O embaixador Milton Rondó Filho, ministro de Relações Exteriores e coordenador geral de Ações Internacionais de Combate à Fome do Ministério das Relações Exteriores (MRE), é diplomata de carreira. Ele supervisiona a política externa brasileira para a segurança alimentar, desenvolvimento rural e nutrição, incluindo a ação humanitária. Como membro do Conselho Nacional de Segurança Alimentar e Nutricional (CONSEA), articula ações e políticas com vários ministérios, agências e fóruns, incluindo o Ministério do Desenvolvimento Social e o Ministério do Desenvolvimento Rural, o Ministério da Agricultura, além da própria Agência do Itamaraty de Cooperação (ABC).
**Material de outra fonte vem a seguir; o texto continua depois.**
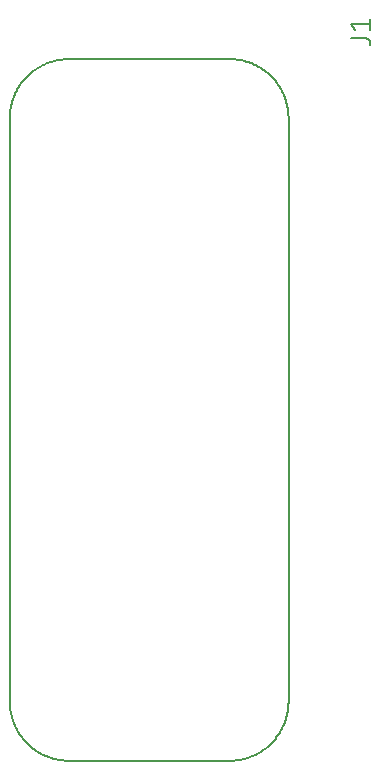
<source format=gbr>
G04 EAGLE Gerber RS-274X export*
G75*
%MOMM*%
%FSLAX34Y34*%
%LPD*%
%INSilkscreen Top*%
%IPPOS*%
%AMOC8*
5,1,8,0,0,1.08239X$1,22.5*%
G01*
%ADD10C,0.127000*%
%ADD11C,0.152400*%


D10*
X158000Y727000D02*
X22000Y727000D01*
X20792Y726985D01*
X19584Y726942D01*
X18378Y726869D01*
X17174Y726767D01*
X15973Y726635D01*
X14776Y726475D01*
X13582Y726286D01*
X12394Y726069D01*
X11211Y725822D01*
X10034Y725547D01*
X8865Y725244D01*
X7703Y724912D01*
X6549Y724553D01*
X5405Y724166D01*
X4270Y723751D01*
X3145Y723309D01*
X2032Y722840D01*
X930Y722344D01*
X-160Y721821D01*
X-1236Y721273D01*
X-2299Y720698D01*
X-3348Y720098D01*
X-4382Y719473D01*
X-5401Y718824D01*
X-6403Y718149D01*
X-7389Y717451D01*
X-8358Y716729D01*
X-9309Y715984D01*
X-10242Y715216D01*
X-11156Y714426D01*
X-12051Y713613D01*
X-12926Y712780D01*
X-13780Y711926D01*
X-14613Y711051D01*
X-15426Y710156D01*
X-16216Y709242D01*
X-16984Y708309D01*
X-17729Y707358D01*
X-18451Y706389D01*
X-19149Y705403D01*
X-19824Y704401D01*
X-20473Y703382D01*
X-21098Y702348D01*
X-21698Y701299D01*
X-22273Y700236D01*
X-22821Y699160D01*
X-23344Y698070D01*
X-23840Y696968D01*
X-24309Y695855D01*
X-24751Y694730D01*
X-25166Y693595D01*
X-25553Y692451D01*
X-25912Y691297D01*
X-26244Y690135D01*
X-26547Y688966D01*
X-26822Y687789D01*
X-27069Y686606D01*
X-27286Y685418D01*
X-27475Y684224D01*
X-27635Y683027D01*
X-27767Y681826D01*
X-27869Y680622D01*
X-27942Y679416D01*
X-27985Y678208D01*
X-28000Y677000D01*
X-28000Y183000D01*
X-27985Y181792D01*
X-27942Y180584D01*
X-27869Y179378D01*
X-27767Y178174D01*
X-27635Y176973D01*
X-27475Y175776D01*
X-27286Y174582D01*
X-27069Y173394D01*
X-26822Y172211D01*
X-26547Y171034D01*
X-26244Y169865D01*
X-25912Y168703D01*
X-25553Y167549D01*
X-25166Y166405D01*
X-24751Y165270D01*
X-24309Y164145D01*
X-23840Y163032D01*
X-23344Y161930D01*
X-22821Y160840D01*
X-22273Y159764D01*
X-21698Y158701D01*
X-21098Y157652D01*
X-20473Y156618D01*
X-19824Y155599D01*
X-19149Y154597D01*
X-18451Y153611D01*
X-17729Y152642D01*
X-16984Y151691D01*
X-16216Y150758D01*
X-15426Y149844D01*
X-14613Y148949D01*
X-13780Y148074D01*
X-12926Y147220D01*
X-12051Y146387D01*
X-11156Y145574D01*
X-10242Y144784D01*
X-9309Y144016D01*
X-8358Y143271D01*
X-7389Y142549D01*
X-6403Y141851D01*
X-5401Y141176D01*
X-4382Y140527D01*
X-3348Y139902D01*
X-2299Y139302D01*
X-1236Y138727D01*
X-160Y138179D01*
X930Y137656D01*
X2032Y137160D01*
X3145Y136691D01*
X4270Y136249D01*
X5405Y135834D01*
X6549Y135447D01*
X7703Y135088D01*
X8865Y134756D01*
X10034Y134453D01*
X11211Y134178D01*
X12394Y133931D01*
X13582Y133714D01*
X14776Y133525D01*
X15973Y133365D01*
X17174Y133233D01*
X18378Y133131D01*
X19584Y133058D01*
X20792Y133015D01*
X22000Y133000D01*
X158000Y133000D01*
X159208Y133015D01*
X160416Y133058D01*
X161622Y133131D01*
X162826Y133233D01*
X164027Y133365D01*
X165224Y133525D01*
X166418Y133714D01*
X167606Y133931D01*
X168789Y134178D01*
X169966Y134453D01*
X171135Y134756D01*
X172297Y135088D01*
X173451Y135447D01*
X174595Y135834D01*
X175730Y136249D01*
X176855Y136691D01*
X177968Y137160D01*
X179070Y137656D01*
X180160Y138179D01*
X181236Y138727D01*
X182299Y139302D01*
X183348Y139902D01*
X184382Y140527D01*
X185401Y141176D01*
X186403Y141851D01*
X187389Y142549D01*
X188358Y143271D01*
X189309Y144016D01*
X190242Y144784D01*
X191156Y145574D01*
X192051Y146387D01*
X192926Y147220D01*
X193780Y148074D01*
X194613Y148949D01*
X195426Y149844D01*
X196216Y150758D01*
X196984Y151691D01*
X197729Y152642D01*
X198451Y153611D01*
X199149Y154597D01*
X199824Y155599D01*
X200473Y156618D01*
X201098Y157652D01*
X201698Y158701D01*
X202273Y159764D01*
X202821Y160840D01*
X203344Y161930D01*
X203840Y163032D01*
X204309Y164145D01*
X204751Y165270D01*
X205166Y166405D01*
X205553Y167549D01*
X205912Y168703D01*
X206244Y169865D01*
X206547Y171034D01*
X206822Y172211D01*
X207069Y173394D01*
X207286Y174582D01*
X207475Y175776D01*
X207635Y176973D01*
X207767Y178174D01*
X207869Y179378D01*
X207942Y180584D01*
X207985Y181792D01*
X208000Y183000D01*
X208000Y677000D01*
X207985Y678208D01*
X207942Y679416D01*
X207869Y680622D01*
X207767Y681826D01*
X207635Y683027D01*
X207475Y684224D01*
X207286Y685418D01*
X207069Y686606D01*
X206822Y687789D01*
X206547Y688966D01*
X206244Y690135D01*
X205912Y691297D01*
X205553Y692451D01*
X205166Y693595D01*
X204751Y694730D01*
X204309Y695855D01*
X203840Y696968D01*
X203344Y698070D01*
X202821Y699160D01*
X202273Y700236D01*
X201698Y701299D01*
X201098Y702348D01*
X200473Y703382D01*
X199824Y704401D01*
X199149Y705403D01*
X198451Y706389D01*
X197729Y707358D01*
X196984Y708309D01*
X196216Y709242D01*
X195426Y710156D01*
X194613Y711051D01*
X193780Y711926D01*
X192926Y712780D01*
X192051Y713613D01*
X191156Y714426D01*
X190242Y715216D01*
X189309Y715984D01*
X188358Y716729D01*
X187389Y717451D01*
X186403Y718149D01*
X185401Y718824D01*
X184382Y719473D01*
X183348Y720098D01*
X182299Y720698D01*
X181236Y721273D01*
X180160Y721821D01*
X179070Y722344D01*
X177968Y722840D01*
X176855Y723309D01*
X175730Y723751D01*
X174595Y724166D01*
X173451Y724553D01*
X172297Y724912D01*
X171135Y725244D01*
X169966Y725547D01*
X168789Y725822D01*
X167606Y726069D01*
X166418Y726286D01*
X165224Y726475D01*
X164027Y726635D01*
X162826Y726767D01*
X161622Y726869D01*
X160416Y726942D01*
X159208Y726985D01*
X158000Y727000D01*
D11*
X260685Y744740D02*
X273352Y744740D01*
X273470Y744738D01*
X273589Y744732D01*
X273707Y744723D01*
X273824Y744709D01*
X273942Y744692D01*
X274058Y744670D01*
X274174Y744645D01*
X274289Y744617D01*
X274403Y744584D01*
X274515Y744548D01*
X274627Y744508D01*
X274737Y744465D01*
X274846Y744417D01*
X274953Y744367D01*
X275058Y744313D01*
X275162Y744255D01*
X275263Y744194D01*
X275363Y744130D01*
X275460Y744063D01*
X275555Y743992D01*
X275648Y743919D01*
X275738Y743842D01*
X275826Y743762D01*
X275911Y743680D01*
X275993Y743595D01*
X276073Y743507D01*
X276150Y743417D01*
X276223Y743324D01*
X276294Y743229D01*
X276361Y743132D01*
X276425Y743032D01*
X276486Y742931D01*
X276544Y742827D01*
X276598Y742722D01*
X276648Y742615D01*
X276696Y742506D01*
X276739Y742396D01*
X276779Y742284D01*
X276815Y742172D01*
X276848Y742058D01*
X276876Y741943D01*
X276901Y741827D01*
X276923Y741711D01*
X276940Y741593D01*
X276954Y741476D01*
X276963Y741358D01*
X276969Y741239D01*
X276971Y741121D01*
X276971Y739312D01*
X264304Y751814D02*
X260685Y756338D01*
X276971Y756338D01*
X276971Y751814D02*
X276971Y760862D01*
M02*

</source>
Ocupou vários cargos no Ministério, tanto no Brasil quanto no exterior, assim como exerceu funções de liderança na Presidência da República e no Estado do Rio Grande do Sul, no que diz respeito à cooperação internacional e de comunicação das bases com a sociedade civil.
Rondó está implantando uma cooperação internacional para a redução de riscos de desastres naturais e falou da importância do trabalho em rede. “Ou nós trabalhamos em rede, como a natureza, ou ficamos isolado e o projeto fica insustentável. Os três pilares – social, econômico e ambiental – são interdependentes. Os desastres são socioambientais. O Brasil não é um país pobre, é um país injusto.”